PROBLEM REQUIREMENTS -> Pull out every line below that holds the word "agents".

[Collected data entries]
_ _ _
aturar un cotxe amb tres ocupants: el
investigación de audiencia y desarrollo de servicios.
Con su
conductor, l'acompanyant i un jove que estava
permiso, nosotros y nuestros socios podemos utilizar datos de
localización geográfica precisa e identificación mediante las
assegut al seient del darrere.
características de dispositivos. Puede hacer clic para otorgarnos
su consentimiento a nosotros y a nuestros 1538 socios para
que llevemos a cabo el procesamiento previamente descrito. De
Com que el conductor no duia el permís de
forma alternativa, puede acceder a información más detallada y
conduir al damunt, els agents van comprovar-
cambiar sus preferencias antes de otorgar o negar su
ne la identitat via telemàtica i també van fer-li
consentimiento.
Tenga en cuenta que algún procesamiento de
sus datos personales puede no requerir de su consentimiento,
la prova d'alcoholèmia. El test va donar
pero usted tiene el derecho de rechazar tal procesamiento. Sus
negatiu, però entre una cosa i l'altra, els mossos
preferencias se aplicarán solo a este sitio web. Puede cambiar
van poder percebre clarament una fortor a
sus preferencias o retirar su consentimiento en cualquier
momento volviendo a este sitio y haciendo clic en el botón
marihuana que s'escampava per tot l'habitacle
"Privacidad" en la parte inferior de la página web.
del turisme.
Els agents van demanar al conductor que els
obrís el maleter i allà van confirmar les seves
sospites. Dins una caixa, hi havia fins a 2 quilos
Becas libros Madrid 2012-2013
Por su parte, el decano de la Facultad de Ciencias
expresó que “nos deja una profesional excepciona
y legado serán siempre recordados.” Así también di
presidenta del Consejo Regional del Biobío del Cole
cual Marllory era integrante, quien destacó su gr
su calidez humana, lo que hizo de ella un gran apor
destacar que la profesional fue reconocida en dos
_ _ _
SOLUTION ->
conduir al damunt, els agents van comprovar-
Els agents van demanar al conductor que els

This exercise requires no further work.